SEMANTICS IN ROMANIA, IN THE PERIOD ’60-‘80

(1)

SEMANTICS IN ROMANIA, IN THE PERIOD ’60-‘80

EMIL IONESCU

Besides reference works of Grigore Moisil and Solomon Marcus, which deserve a special analysis, mathematical and computational linguistics in Romania in the sixties are also represented by the pioneering works of two researchers, Erika Nistor and Eliza Roman. The environment of their contributions has two characteristics. The papers were published in reviews accessible only to a small scientific community; they mainly concentrated upon a specific problem, the one of the organization of information in a library (and, more generally, in a documentary center).

The interest of the two researchers for the library science is hardly surprising.

A library is the ancestor of the present-day web, and problems of information retrieval and information processing, which are central today in the field of Information Technology, emerged first as challenges in the field of library documents. As for the fact that the contributions of the two researchers have been published in rather marginal publications (except in the eighties), this explains their limited audience. This article aims to do justice to these works and to emphasize – for those who are rather inclined to ignore the recent past – that the papers referred to here are part of the living history of mathematical and computational linguistics in Romania.

To put things in a chronological order, we ought to point out first to the interest of the two researchers for the so-called “languages of documentation”

(Nistor, Roman 1968a). As is well-known, these languages are tools used in the process of information retrieval applied to a specific field, the one of the library organization. The book to which the authors make reference in this respect is the classic work of Maurice Coyaud (Coyaud 1966).

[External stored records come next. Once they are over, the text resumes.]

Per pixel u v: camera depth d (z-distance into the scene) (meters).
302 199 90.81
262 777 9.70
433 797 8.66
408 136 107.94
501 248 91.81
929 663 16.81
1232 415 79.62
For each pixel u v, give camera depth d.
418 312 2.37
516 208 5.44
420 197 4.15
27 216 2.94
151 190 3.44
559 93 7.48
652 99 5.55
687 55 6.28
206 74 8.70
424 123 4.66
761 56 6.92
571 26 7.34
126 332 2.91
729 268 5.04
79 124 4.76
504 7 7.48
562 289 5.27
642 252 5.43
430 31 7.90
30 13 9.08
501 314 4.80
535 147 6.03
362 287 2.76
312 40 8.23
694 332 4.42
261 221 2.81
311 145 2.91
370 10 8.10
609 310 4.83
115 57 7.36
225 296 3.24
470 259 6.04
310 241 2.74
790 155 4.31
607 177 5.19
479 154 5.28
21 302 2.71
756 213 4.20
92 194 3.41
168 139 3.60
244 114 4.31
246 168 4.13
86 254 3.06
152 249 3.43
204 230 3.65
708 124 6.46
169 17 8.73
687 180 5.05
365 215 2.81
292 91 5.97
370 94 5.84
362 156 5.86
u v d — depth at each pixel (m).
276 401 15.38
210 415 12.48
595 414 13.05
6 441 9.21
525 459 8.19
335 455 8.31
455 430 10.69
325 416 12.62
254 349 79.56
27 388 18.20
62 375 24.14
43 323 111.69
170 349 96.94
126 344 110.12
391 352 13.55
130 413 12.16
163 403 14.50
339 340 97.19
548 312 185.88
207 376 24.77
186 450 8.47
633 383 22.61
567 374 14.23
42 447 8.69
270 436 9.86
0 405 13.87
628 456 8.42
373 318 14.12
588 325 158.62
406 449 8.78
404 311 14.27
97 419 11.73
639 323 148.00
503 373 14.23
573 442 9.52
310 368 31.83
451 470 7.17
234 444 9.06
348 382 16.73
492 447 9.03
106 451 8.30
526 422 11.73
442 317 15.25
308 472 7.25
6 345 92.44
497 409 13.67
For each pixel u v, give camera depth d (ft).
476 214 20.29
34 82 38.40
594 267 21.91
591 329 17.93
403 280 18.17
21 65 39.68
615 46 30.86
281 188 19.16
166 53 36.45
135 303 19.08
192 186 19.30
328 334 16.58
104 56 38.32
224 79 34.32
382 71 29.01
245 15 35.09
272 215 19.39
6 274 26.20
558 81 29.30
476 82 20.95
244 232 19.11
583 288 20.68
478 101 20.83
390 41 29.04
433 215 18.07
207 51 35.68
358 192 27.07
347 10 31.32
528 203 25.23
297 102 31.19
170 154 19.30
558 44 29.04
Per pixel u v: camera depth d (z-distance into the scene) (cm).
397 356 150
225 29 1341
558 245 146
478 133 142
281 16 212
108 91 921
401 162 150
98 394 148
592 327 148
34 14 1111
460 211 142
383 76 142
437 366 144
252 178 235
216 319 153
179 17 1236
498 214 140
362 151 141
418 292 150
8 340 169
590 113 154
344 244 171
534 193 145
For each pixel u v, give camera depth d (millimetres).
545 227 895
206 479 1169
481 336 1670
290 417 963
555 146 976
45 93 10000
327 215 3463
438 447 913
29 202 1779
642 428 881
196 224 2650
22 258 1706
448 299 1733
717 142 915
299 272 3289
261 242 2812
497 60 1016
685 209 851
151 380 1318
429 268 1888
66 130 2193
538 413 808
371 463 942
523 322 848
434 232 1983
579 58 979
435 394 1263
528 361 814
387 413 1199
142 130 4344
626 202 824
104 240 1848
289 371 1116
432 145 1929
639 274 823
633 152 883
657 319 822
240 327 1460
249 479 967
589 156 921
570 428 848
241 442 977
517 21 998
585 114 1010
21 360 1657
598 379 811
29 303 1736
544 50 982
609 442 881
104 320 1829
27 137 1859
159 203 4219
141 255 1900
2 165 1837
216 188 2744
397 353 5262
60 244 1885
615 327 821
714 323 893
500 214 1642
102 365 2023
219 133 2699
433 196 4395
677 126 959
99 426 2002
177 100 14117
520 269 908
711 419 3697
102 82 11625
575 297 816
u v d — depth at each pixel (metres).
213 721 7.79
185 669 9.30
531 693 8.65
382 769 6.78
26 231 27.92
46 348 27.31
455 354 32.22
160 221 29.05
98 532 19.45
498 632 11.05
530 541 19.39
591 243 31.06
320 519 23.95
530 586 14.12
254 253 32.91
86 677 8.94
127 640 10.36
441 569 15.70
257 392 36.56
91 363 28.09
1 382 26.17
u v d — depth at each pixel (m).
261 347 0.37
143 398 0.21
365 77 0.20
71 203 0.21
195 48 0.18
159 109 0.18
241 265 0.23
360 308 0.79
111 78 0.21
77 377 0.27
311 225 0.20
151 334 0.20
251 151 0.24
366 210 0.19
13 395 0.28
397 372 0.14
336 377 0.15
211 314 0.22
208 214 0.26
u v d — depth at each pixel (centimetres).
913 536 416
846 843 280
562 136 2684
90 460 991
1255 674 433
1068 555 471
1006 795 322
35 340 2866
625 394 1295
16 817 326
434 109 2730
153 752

A very clear introduction to what was to be the main topics in computational linguistics may be found in Domonkos-Nistor and Roman (1967) (see also Nistor- Domonkos, Roman 1967). The reader discovers in these articles definitions of subfields, such as writing and speech recognition, text summarization, speech synthesis and machine translation, all along with an overview of the achievements made at that time in these subfields.

RRL, LI, 3–4, p. 511–515, Bucureşti, 2006

(2)

In the same line, Nistor and Roman (1968b) offer an outstanding survey of the major problems in computational linguistics in the sixties: information retrieval, Chomsky’s hierarchy of formal languages and their relevance in machine translation, text summarization and problems of programming. This time, the work is a more comprehensive and systematic presentation, and resumes issues already outlined in Nistor and Roman (1968a).

Another synthesis (Nistor, Roman 1978) focuses on the main issues of Information Retrieval (with special emphasis on the field of library organization).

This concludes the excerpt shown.